-- TASK TO COMPLETE --
Copy out every line of the records where the string "песен" occurs.
**** DATA SHOWN ****
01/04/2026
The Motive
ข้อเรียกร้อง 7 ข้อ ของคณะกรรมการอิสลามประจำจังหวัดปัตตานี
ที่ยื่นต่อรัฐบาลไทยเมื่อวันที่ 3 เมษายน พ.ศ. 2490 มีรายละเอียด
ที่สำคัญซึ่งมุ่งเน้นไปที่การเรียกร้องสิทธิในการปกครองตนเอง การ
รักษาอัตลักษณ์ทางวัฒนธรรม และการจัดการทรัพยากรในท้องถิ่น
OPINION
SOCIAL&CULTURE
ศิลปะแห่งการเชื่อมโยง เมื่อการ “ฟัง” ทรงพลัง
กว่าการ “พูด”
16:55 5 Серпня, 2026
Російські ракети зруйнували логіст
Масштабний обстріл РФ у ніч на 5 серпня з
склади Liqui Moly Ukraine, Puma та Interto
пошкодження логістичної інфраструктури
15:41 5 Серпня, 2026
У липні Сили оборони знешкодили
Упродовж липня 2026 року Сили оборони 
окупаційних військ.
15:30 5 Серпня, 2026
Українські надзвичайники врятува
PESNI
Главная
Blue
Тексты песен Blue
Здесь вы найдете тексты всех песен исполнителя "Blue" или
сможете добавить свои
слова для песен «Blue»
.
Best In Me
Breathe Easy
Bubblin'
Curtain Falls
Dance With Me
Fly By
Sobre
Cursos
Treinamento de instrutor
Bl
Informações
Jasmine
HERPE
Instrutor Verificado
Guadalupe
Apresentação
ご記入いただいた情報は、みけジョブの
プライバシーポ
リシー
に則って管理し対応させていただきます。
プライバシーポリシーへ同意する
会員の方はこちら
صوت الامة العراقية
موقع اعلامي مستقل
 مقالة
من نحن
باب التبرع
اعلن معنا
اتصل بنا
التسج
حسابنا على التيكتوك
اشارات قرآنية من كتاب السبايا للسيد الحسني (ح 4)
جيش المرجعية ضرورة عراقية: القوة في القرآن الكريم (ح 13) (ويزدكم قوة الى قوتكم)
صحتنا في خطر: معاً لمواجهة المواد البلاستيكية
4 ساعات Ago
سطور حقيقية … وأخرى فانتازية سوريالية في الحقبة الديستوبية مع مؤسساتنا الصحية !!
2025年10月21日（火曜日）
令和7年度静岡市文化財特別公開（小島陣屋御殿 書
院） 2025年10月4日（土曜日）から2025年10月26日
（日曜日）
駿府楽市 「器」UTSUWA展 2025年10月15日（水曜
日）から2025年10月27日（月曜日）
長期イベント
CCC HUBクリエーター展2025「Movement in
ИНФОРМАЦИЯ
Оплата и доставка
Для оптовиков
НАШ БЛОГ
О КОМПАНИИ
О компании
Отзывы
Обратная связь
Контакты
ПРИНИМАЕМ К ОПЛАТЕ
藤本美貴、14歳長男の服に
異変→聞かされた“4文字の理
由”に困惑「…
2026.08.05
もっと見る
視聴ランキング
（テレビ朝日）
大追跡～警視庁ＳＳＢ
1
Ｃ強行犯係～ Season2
****
-- RESULT OF THE EXERCISE --
Тексты песен Blue
Здесь вы найдете тексты всех песен исполнителя "Blue" или
слова для песен «Blue»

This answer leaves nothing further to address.